The department will also have two green shamrocks decals on each side with the date of the accident that nearly killed one of their own. On Sept. 1, 2001, Officer Rick Grimsley and a police trainee made a traffic stop along Highway 65 near Firebaugh Avenue. While getting some paperwork out of the trunk of the patrol car, a drunk driver slammed into the rear of the car, pinning the officer in between and severing both of his legs near the knee. The driver, Aaron Estrada, 21, of Lindsay, had a blood alcohol content was 0.16, or twice the legal limit. Grimsley spent several weeks in a coma and then remained in the intensive care unit for more than a month recuperating from his injuries.

"Not a week goes by that something doesn't talk about it," Bush said. "It's always on our mind."

Bush said Exeter PD has been borrowing DUI trailers from other departments for the last few years. However, he said it was extremely difficult to coordinate an operation in Exeter during holidays such as Christmas, New Year's and three-day weekends when the number of people drinking and driving peaks.

"It means a lot less planning for us," Bush said. "All the equipment is already in their so we can load up and go."

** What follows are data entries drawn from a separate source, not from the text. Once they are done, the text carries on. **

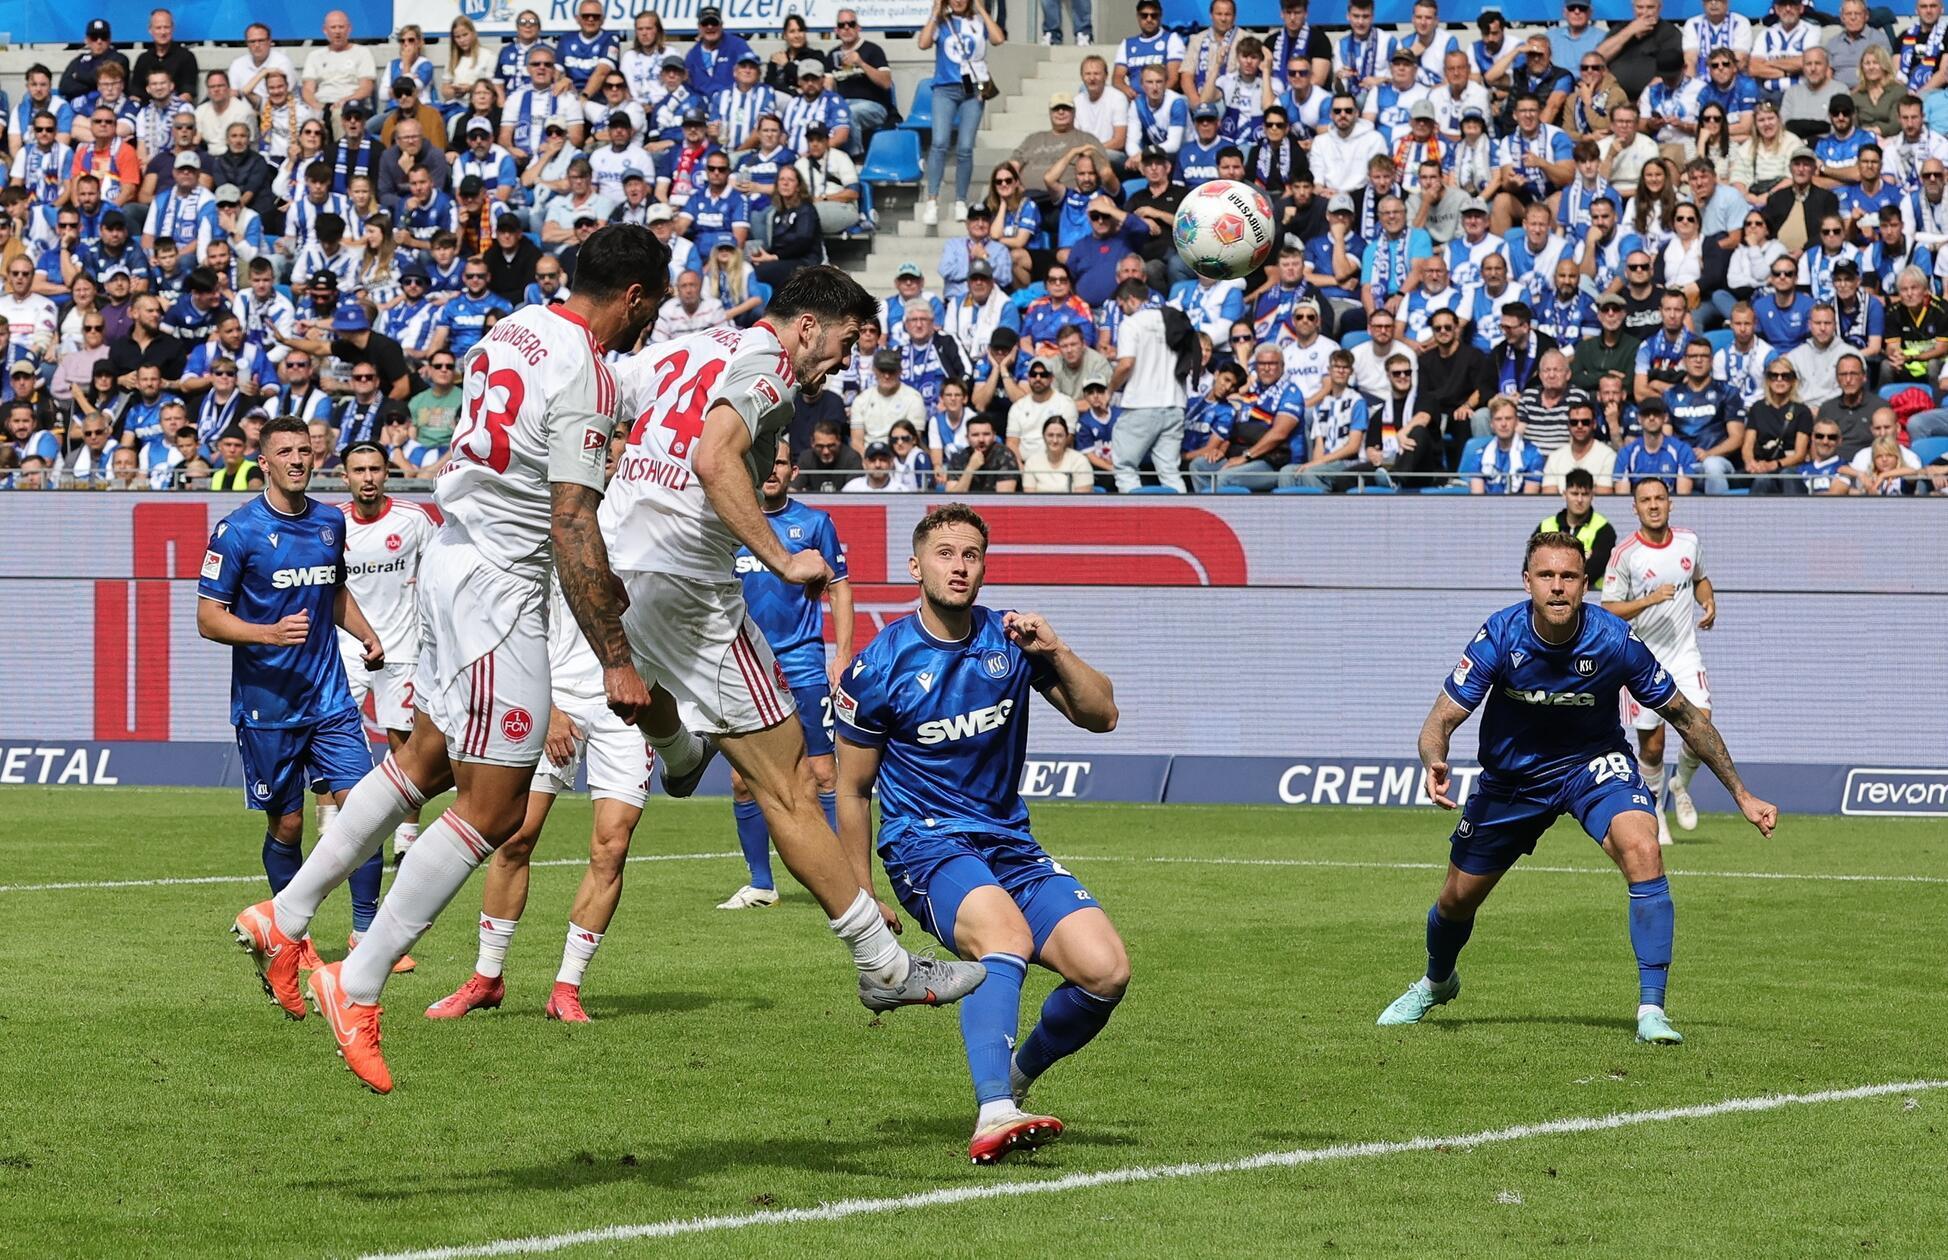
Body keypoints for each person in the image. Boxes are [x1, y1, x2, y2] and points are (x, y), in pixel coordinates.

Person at [228, 227, 687, 1094]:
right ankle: (355, 984)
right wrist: (616, 659)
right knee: (497, 804)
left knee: (425, 759)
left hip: (449, 557)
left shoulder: (511, 328)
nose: (651, 321)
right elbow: (572, 523)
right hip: (500, 586)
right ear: (632, 294)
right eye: (653, 304)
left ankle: (283, 914)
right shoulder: (586, 370)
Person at [602, 260, 988, 996]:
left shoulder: (699, 344)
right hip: (688, 584)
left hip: (614, 562)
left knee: (460, 776)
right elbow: (713, 458)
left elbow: (612, 391)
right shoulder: (773, 367)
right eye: (843, 344)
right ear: (807, 326)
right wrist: (779, 556)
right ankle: (887, 968)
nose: (842, 363)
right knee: (788, 785)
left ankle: (679, 750)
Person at [1377, 529, 1774, 1044]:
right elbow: (1440, 719)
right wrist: (1435, 759)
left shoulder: (1614, 640)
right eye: (1547, 576)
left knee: (1643, 847)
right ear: (1528, 582)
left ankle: (1651, 1011)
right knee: (1455, 902)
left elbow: (1685, 716)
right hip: (1513, 779)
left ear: (1586, 584)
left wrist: (1742, 793)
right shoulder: (1500, 635)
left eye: (1569, 576)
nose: (1558, 587)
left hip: (1593, 765)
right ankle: (1436, 982)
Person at [834, 503, 1126, 1164]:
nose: (959, 566)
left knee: (1106, 972)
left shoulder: (1012, 641)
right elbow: (850, 790)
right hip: (924, 845)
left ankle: (1012, 1080)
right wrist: (861, 896)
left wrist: (1055, 651)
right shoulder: (878, 668)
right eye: (945, 553)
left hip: (1009, 844)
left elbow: (1103, 715)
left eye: (971, 555)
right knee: (1005, 938)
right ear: (915, 566)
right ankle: (993, 1111)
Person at [201, 417, 388, 994]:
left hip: (329, 698)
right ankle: (292, 940)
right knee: (287, 824)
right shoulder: (236, 532)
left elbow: (332, 593)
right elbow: (208, 619)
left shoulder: (331, 522)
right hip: (267, 708)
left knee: (367, 812)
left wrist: (365, 633)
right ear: (265, 462)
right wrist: (267, 634)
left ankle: (366, 936)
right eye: (285, 452)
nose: (298, 460)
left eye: (305, 451)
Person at [424, 574, 656, 1024]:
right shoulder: (559, 523)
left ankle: (567, 989)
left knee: (612, 847)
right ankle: (486, 978)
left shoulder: (650, 523)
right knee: (515, 835)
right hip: (554, 695)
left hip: (629, 697)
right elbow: (514, 624)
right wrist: (545, 705)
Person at [710, 439, 856, 908]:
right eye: (764, 463)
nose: (771, 471)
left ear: (794, 470)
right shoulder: (731, 520)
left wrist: (843, 654)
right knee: (741, 779)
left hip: (803, 664)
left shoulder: (814, 524)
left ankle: (845, 879)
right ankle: (760, 884)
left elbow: (840, 588)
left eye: (780, 463)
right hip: (746, 665)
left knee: (821, 773)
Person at [324, 443, 436, 863]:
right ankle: (331, 834)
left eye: (375, 469)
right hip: (346, 646)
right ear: (344, 476)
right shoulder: (330, 523)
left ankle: (406, 839)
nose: (367, 477)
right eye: (359, 470)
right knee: (330, 735)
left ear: (386, 473)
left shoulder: (414, 519)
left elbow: (436, 574)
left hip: (403, 646)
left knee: (405, 742)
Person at [1602, 480, 1719, 846]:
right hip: (1642, 659)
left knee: (1701, 724)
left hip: (1684, 653)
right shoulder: (1625, 554)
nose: (1654, 505)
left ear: (1671, 503)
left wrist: (1709, 602)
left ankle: (1679, 783)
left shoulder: (1689, 541)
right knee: (1652, 747)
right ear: (1635, 508)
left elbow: (1699, 579)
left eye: (1660, 499)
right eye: (1645, 500)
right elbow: (1609, 608)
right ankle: (1654, 809)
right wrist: (1649, 600)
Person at [919, 0, 1005, 227]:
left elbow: (998, 39)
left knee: (965, 147)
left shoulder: (977, 21)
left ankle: (960, 200)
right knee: (939, 142)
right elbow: (923, 43)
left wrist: (982, 10)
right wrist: (935, 12)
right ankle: (932, 200)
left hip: (972, 91)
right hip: (945, 89)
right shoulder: (942, 21)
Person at [1107, 277, 1186, 491]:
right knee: (1169, 470)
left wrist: (1110, 390)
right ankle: (1182, 520)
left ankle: (1133, 521)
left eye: (1121, 305)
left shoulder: (1131, 324)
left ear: (1131, 299)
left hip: (1142, 404)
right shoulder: (1172, 320)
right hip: (1175, 403)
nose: (1121, 310)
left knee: (1124, 466)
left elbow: (1125, 364)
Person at [1536, 467, 1616, 587]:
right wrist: (1581, 559)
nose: (1579, 500)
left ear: (1592, 496)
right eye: (1574, 494)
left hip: (1591, 598)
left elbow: (1593, 571)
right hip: (1549, 598)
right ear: (1564, 494)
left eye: (1584, 494)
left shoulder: (1604, 529)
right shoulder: (1545, 526)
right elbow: (1530, 567)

Bush said the trailer will be equipped and on display at Exeter's Fourth of July celebration in City Park. "We definitely want to have it ready in time to show off at Fourth of July," he said. "Hopefully it will be deterrent to anyone thinking about driving under the influence."

Bush said the department is also looking for individuals or businesses to sponsor the trailer. Those interested should contact the police department at 592-3103 during normal business hours from 8 a.m. to 5 p.m. Monday through Friday. The trailer can also be used as a mobile command center for gathering evidence at a crime scene instead of shuttling evidence between the scene and the police station.

"It's a lot bigger and better than doing paperwork in your car," Bush said.